Menurutnya, proses perizinan saat ini sudah sangat sederhana, termasuk tersedia secara online. Karena itu, ia menilai tidak ada alasan bagi penggalang dana untuk tidak melaporkan kegiatannya kepada pemerintah.
Ia menekankan bahwa hal paling krusial dalam pengumpulan donasi adalah transparansi penggunaan dana. Untuk jumlah donasi sampai Rp500 juta, audit internal dapat digunakan, namun laporan tetap wajib disampaikan kepada Kemensos. Sedangkan untuk nilai di atas Rp500 juta, diperlukan kerja sama dengan auditor profesional.
“Harus bekerja sama dengan auditor yang bersertifikat untuk juga bisa melaporkan. Dapatnya dari mana saja, diperuntukkan apa saja,” ucapnya.
Gus Ipul juga menyatakan apresiasinya terhadap berbagai inisiatif masyarakat yang bergerak membantu korban bencana. Namun ia mengingatkan pentingnya tetap menaati regulasi guna menjaga akuntabilitas.
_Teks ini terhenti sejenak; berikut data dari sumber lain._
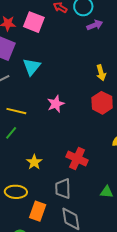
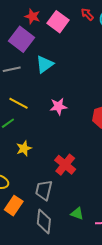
yellow star: (34, 162) -> (24, 148), moved
green triangle: (107, 192) -> (77, 214), moved

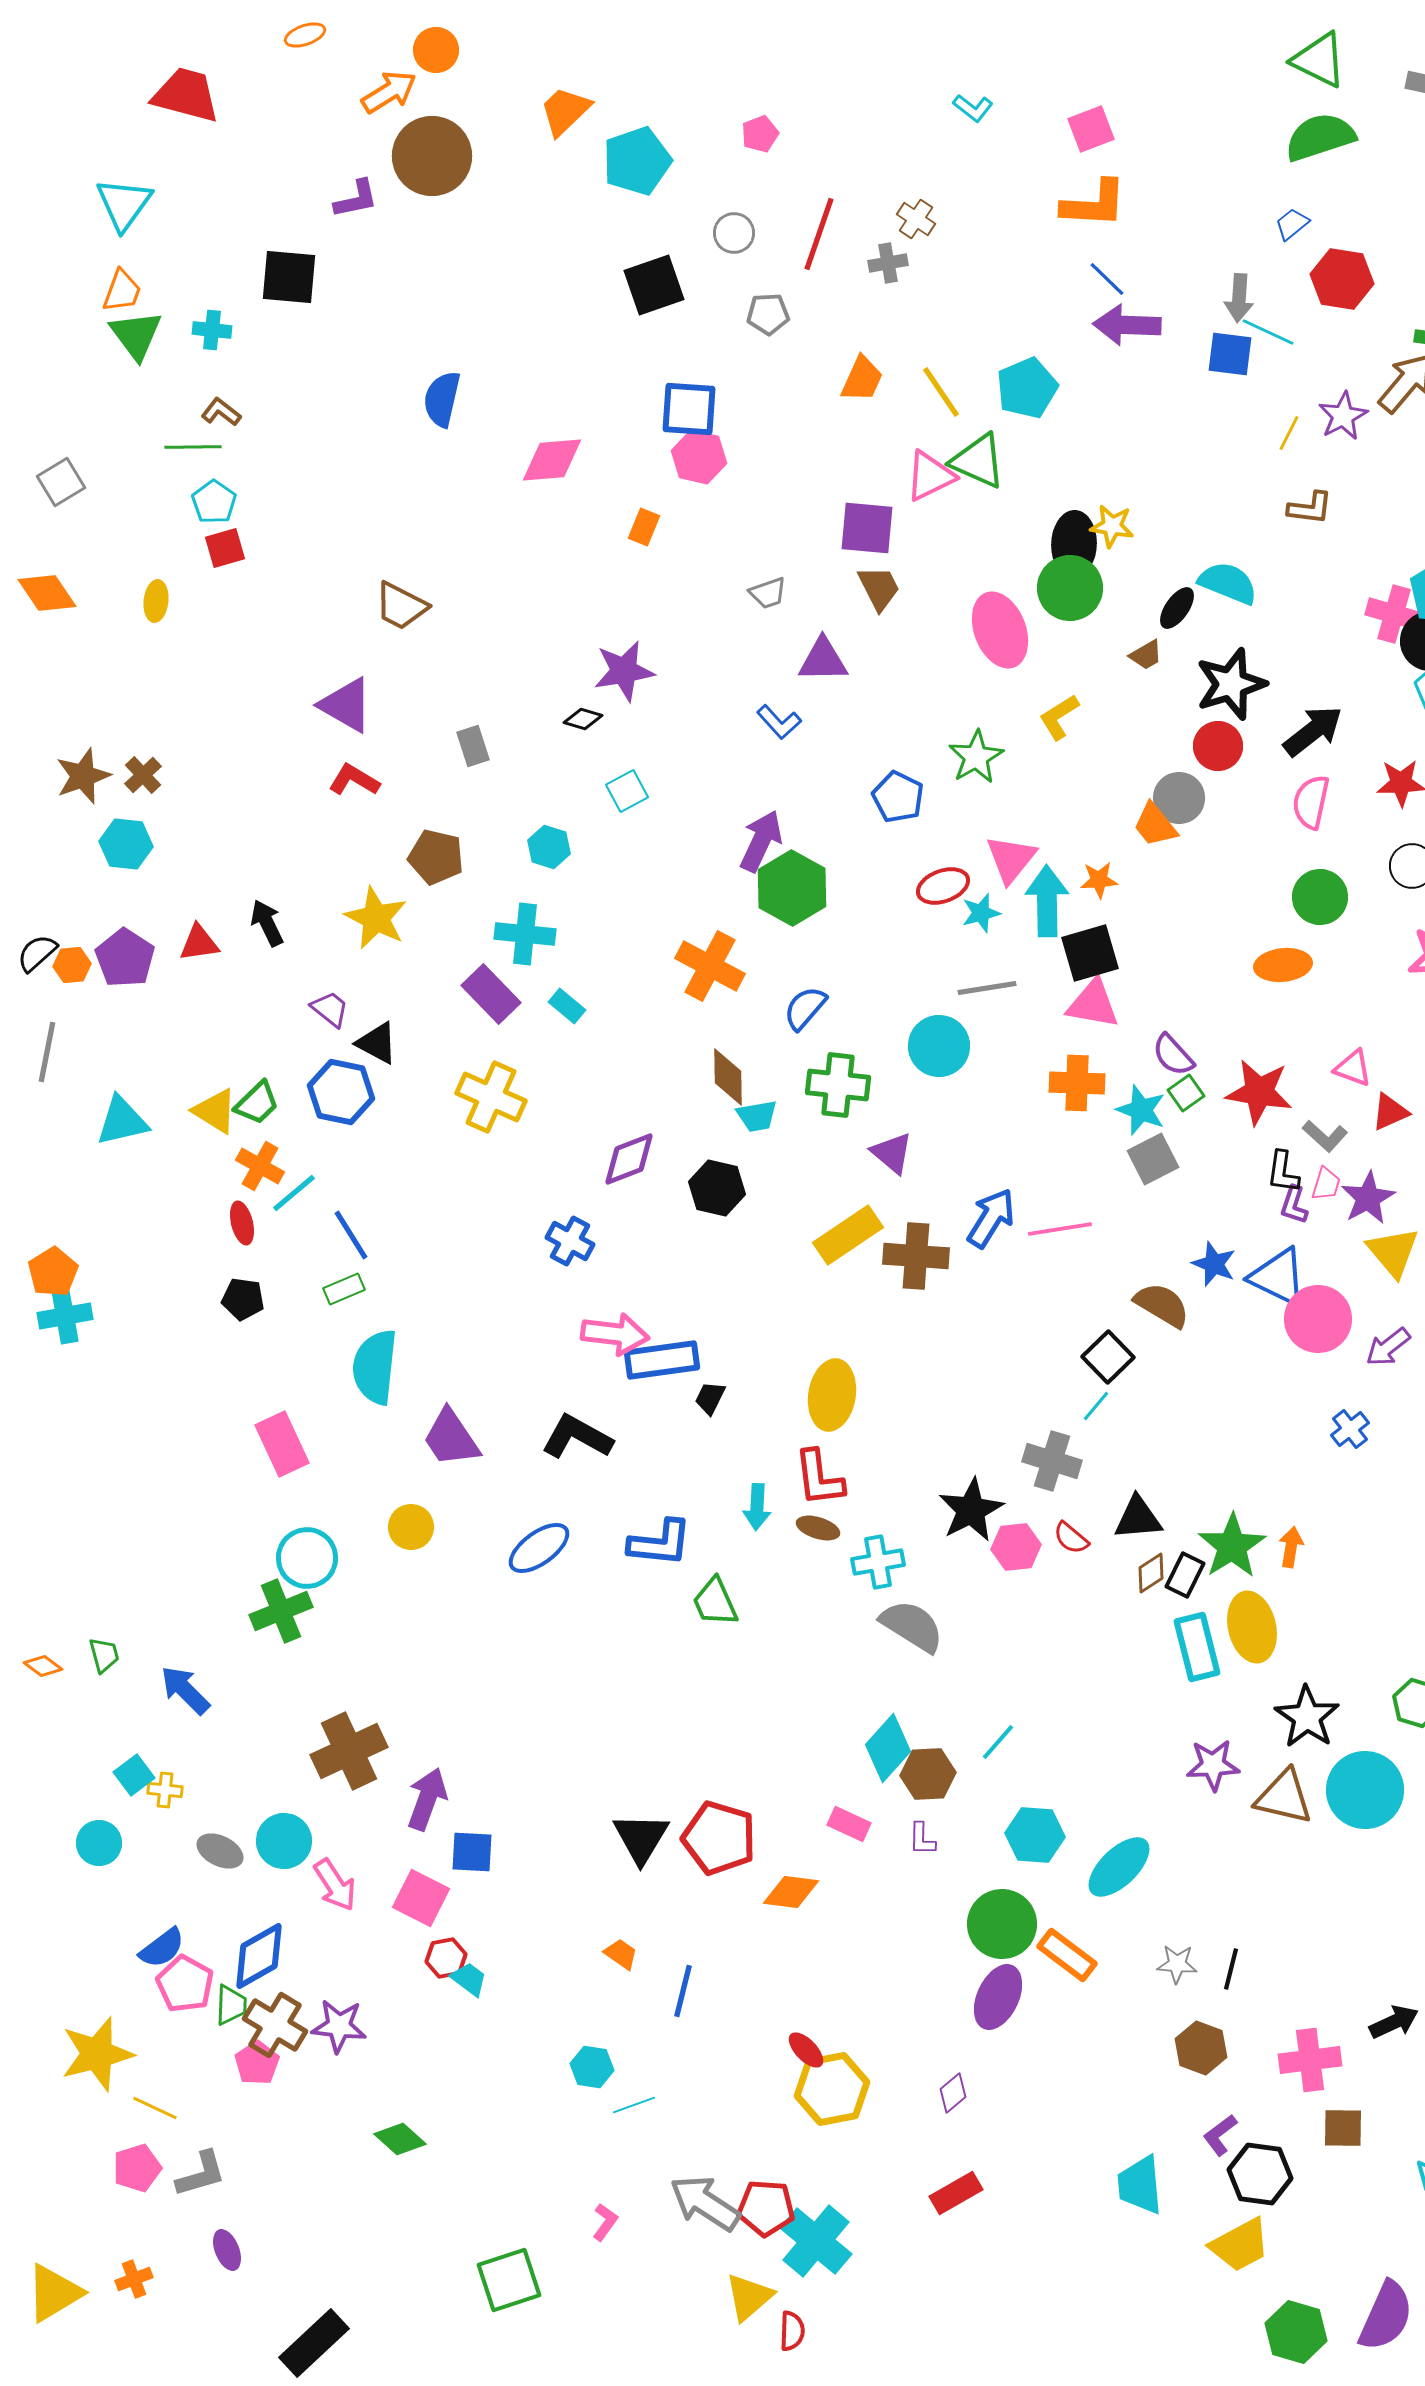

“Sungguh kita mengapresiasi pihak-pihak yang ingin memberikan dukungan, membantu, dan kemudian mengumpulkan dana dari masyarakat, silakan. Tapi yang penting saya harapkan bisa memenuhi ketentuan yang ada,” ujarnya.
Ia kemudian mengimbau seluruh pihak yang menggalang dana agar membiasakan diri menerapkan pengelolaan yang baik dan transparan, sehingga kepercayaan publik tetap terjaga.